Таким образом, поставив некоторые пределы моей разыгравшейся фантазии, Ладошников одобрил идею амфибии. Я торжествовал, а посрамленный Ганьшин обещал взяться за расчет.

В тот же вечер, придя домой, я раскрыл тетрадь, куда заносил заветные изречения и мысли, и записал: "Конструктор должен быть свободным" (Ладошников)". И поставил дату: "28 ноября 1915 года".

15

Минуло еще полторы или две недели. В багажном вагоне транссибирского экспресса моторы "Гермес" уже прибыли в Москву, два из них были отвезены на Ходынское поле в ангар-мастерскую Ладошникова... И наступил наконец знаменательный день первой пробежки самолета.

Вообразите себе эту картину. Вообразите огромное багровое солнце, вставшее над ничем не огороженным, затянутым туманной изморозью аэродромом. Поставленный на лыжи, "Лад-1" уже выведен из ангара в поле. Его сужающиеся, непривычно длинные, легкие темно-зеленые крылья притянуты тросами к вбитым в землю костылям. Мотор уже гудит, работая вхолостую на разных режимах.

Когда-то, свыше двух лет назад, я видел модель этого аэроплана в углу актового зала, где Ладошников защищал свой проект, однако теперь машина в натуре заново поразила меня.

Здесь, на необозримом снежном поле, где, казалось бы, любое сооружение должно было затеряться, самолет Ладошникова все же производил сильное впечатление. Устойчивая, прочная тележка самолета была выше человеческого роста. Под корпусом, или, как мы говорим, фюзеляжем, свободно проходили люди. В те времена трудно было поверить, что этот огромный, мощный "Лад-1" может подняться на одном моторе. Но формы самолета были столь округленными, плавными, или, употребляя наше теперешнее выражение, обтекаемыми, что подчас чудилось, будто эта вещь создана самой природой.

Ладошников впервые в истории авиации обратил внимание на обтекаемость всех очертаний самолета, что другие конструкторы стали делать только десять лет спустя.

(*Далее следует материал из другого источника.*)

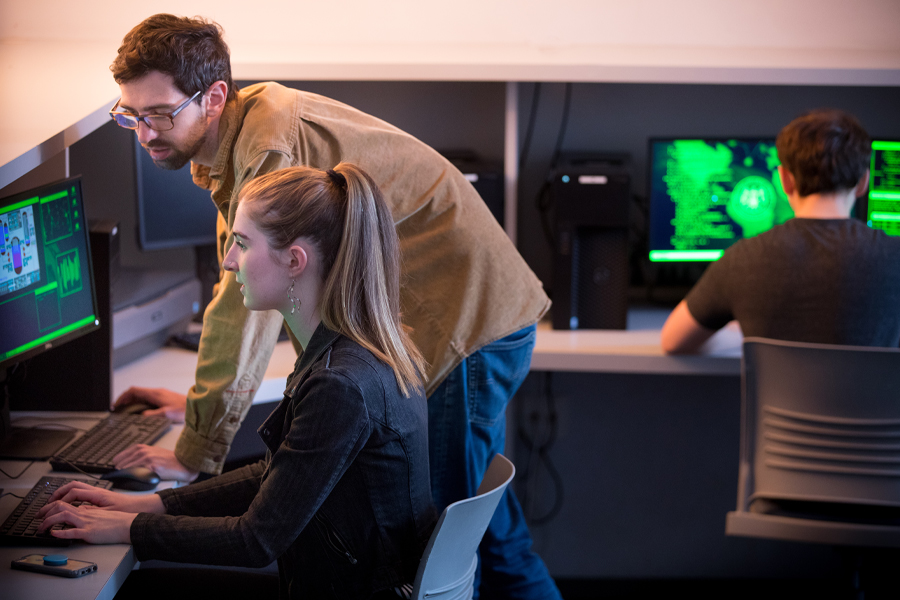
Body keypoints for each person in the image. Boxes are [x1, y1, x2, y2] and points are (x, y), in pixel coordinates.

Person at [105, 14, 559, 599]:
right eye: (130, 116)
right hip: (459, 316)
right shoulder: (246, 124)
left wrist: (196, 446)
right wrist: (199, 407)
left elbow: (244, 307)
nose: (144, 133)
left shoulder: (268, 146)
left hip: (463, 321)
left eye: (159, 114)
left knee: (455, 551)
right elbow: (239, 278)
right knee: (480, 532)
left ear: (214, 97)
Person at [38, 164, 436, 599]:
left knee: (136, 589)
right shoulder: (356, 351)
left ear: (294, 261)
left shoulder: (339, 384)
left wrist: (131, 528)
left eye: (242, 243)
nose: (228, 261)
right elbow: (274, 476)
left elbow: (255, 540)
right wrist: (150, 504)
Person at [661, 108, 900, 353]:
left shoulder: (742, 259)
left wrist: (742, 333)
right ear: (863, 182)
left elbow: (672, 342)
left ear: (785, 180)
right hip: (874, 394)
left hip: (779, 394)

Не вдаваясь в дальнейшие подробности, скажу вам кратко: "Лад-1" был похож на современные скоростные монопланы. Сейчас вы, наверное, не нашли бы в нем ничего особенного. Но в этом-то и заключалась его необычайность.

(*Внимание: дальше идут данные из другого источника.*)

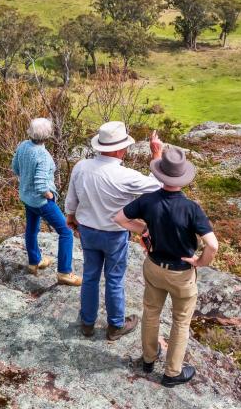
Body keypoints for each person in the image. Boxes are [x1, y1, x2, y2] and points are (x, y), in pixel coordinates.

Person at [114, 142, 218, 387]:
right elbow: (212, 245)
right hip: (182, 273)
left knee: (151, 312)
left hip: (154, 266)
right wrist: (199, 262)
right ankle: (172, 373)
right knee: (181, 322)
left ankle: (149, 359)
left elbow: (119, 218)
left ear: (161, 173)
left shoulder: (148, 201)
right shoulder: (192, 209)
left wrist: (144, 228)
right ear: (183, 177)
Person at [65, 121, 162, 340]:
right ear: (119, 149)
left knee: (90, 276)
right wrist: (156, 154)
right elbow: (157, 185)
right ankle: (115, 325)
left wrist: (70, 217)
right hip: (115, 233)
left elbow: (72, 197)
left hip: (88, 230)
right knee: (114, 279)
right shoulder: (125, 175)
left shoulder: (82, 166)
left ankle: (87, 323)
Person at [12, 118, 81, 286]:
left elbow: (15, 168)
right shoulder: (43, 155)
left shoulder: (22, 146)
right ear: (48, 135)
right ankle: (65, 272)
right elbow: (41, 184)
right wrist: (49, 195)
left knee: (32, 229)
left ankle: (34, 261)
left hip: (27, 198)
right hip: (41, 201)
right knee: (66, 232)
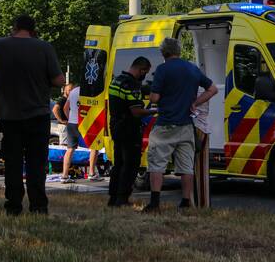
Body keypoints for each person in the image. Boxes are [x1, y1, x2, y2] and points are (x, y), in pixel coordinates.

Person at [0, 14, 65, 215]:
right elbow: (59, 80)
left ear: (14, 28)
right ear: (33, 30)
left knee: (13, 163)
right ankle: (38, 206)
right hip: (37, 115)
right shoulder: (44, 47)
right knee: (36, 164)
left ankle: (13, 207)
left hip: (9, 114)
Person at [144, 37, 216, 212]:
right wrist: (195, 103)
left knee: (157, 164)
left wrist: (152, 93)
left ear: (163, 52)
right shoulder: (192, 68)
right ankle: (185, 202)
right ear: (179, 51)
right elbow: (213, 89)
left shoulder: (162, 70)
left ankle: (154, 203)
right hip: (186, 126)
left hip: (165, 125)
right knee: (186, 166)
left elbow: (154, 98)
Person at [107, 56, 157, 207]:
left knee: (118, 164)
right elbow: (136, 111)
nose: (145, 76)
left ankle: (113, 197)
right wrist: (153, 111)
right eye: (145, 72)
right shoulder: (131, 84)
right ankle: (122, 198)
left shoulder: (116, 80)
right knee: (130, 164)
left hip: (116, 126)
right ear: (141, 69)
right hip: (129, 128)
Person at [60, 85, 101, 183]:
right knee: (94, 146)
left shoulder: (73, 91)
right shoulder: (91, 91)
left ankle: (64, 176)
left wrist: (69, 119)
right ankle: (91, 173)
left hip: (72, 123)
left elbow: (65, 108)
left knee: (70, 149)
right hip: (85, 123)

На аэродроме, разумеется, фигурировал Подрайский. Вместе с ним приехал инженер, американец мистер Вейл, доставивший в Москву моторы "Гермес". Это был рослый, начинающий толстеть, очень общительный, экспансивный человек. Подрайский представил ему меня и Ганьшина. Мистер Вейл с радостной улыбкой приподнял свою фетровую шляпу, открывая не слишком тщательно приглаженные ярко-рыжие волосы. Несмотря на зиму, с его круглого лица еще не сошли веснушки, придававшие мистеру Вейлу простодушный вид. Он без стеснения составлял фразы на ломаном русском языке. С Подрайским он успел уже коротко сойтись, прохаживался с ним под руку.

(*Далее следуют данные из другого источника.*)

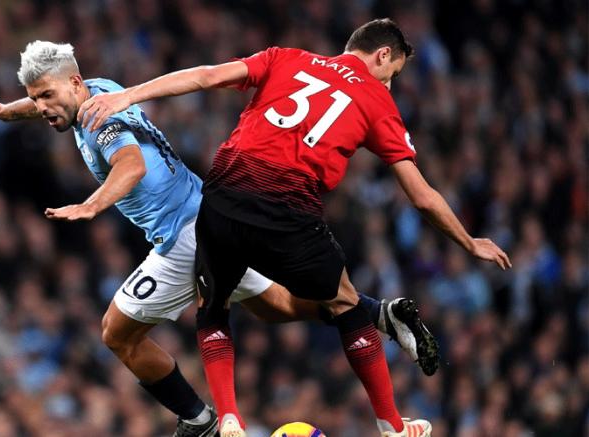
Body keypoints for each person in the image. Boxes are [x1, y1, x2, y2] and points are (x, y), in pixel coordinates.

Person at [0, 40, 439, 437]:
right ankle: (380, 313)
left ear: (74, 84)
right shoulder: (102, 90)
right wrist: (5, 112)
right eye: (35, 99)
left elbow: (130, 165)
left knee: (117, 333)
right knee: (275, 306)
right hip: (207, 208)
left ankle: (198, 419)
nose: (42, 108)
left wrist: (92, 205)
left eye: (46, 96)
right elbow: (47, 102)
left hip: (183, 236)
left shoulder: (100, 124)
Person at [77, 18, 513, 437]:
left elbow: (207, 76)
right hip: (287, 213)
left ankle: (229, 420)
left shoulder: (287, 57)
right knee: (344, 303)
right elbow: (421, 196)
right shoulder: (377, 101)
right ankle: (393, 426)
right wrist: (468, 241)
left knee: (216, 305)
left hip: (223, 196)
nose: (389, 85)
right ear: (382, 55)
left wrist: (128, 95)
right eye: (393, 74)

Они направились было к Ладошникову, который, в короткой куртке, в сапогах, стоял возле самолета, глубоко нахлобучив меховую шапку, заложив руки за спину. Заметив подходивших, он насупился сильней. Подрайский остановился, придержал американца, посмотрел, подумал и повернул назад. Конечно, от Ладошникова в такую минуту вряд ли можно было ожидать любезностей.

Перейти на страницу:

Похожие книги

Адмирал Советского Союза
Адмирал Советского Союза

Николай Герасимович Кузнецов – адмирал Флота Советского Союза, один из тех, кому мы обязаны победой в Великой Отечественной войне. В 1939 г., по личному указанию Сталина, 34-летний Кузнецов был назначен народным комиссаром ВМФ СССР. Во время войны он входил в Ставку Верховного Главнокомандования, оперативно и энергично руководил флотом. За свои выдающиеся заслуги Н.Г. Кузнецов получил высшее воинское звание на флоте и стал Героем Советского Союза.В своей книге Н.Г. Кузнецов рассказывает о своем боевом пути начиная от Гражданской войны в Испании до окончательного разгрома гитлеровской Германии и поражения милитаристской Японии. Оборона Ханко, Либавы, Таллина, Одессы, Севастополя, Москвы, Ленинграда, Сталинграда, крупнейшие операции флотов на Севере, Балтике и Черном море – все это есть в книге легендарного советского адмирала. Кроме того, он вспоминает о своих встречах с высшими государственными, партийными и военными руководителями СССР, рассказывает о методах и стиле работы И.В. Сталина, Г.К. Жукова и многих других известных деятелей своего времени.Воспоминания впервые выходят в полном виде, ранее они никогда не издавались под одной обложкой.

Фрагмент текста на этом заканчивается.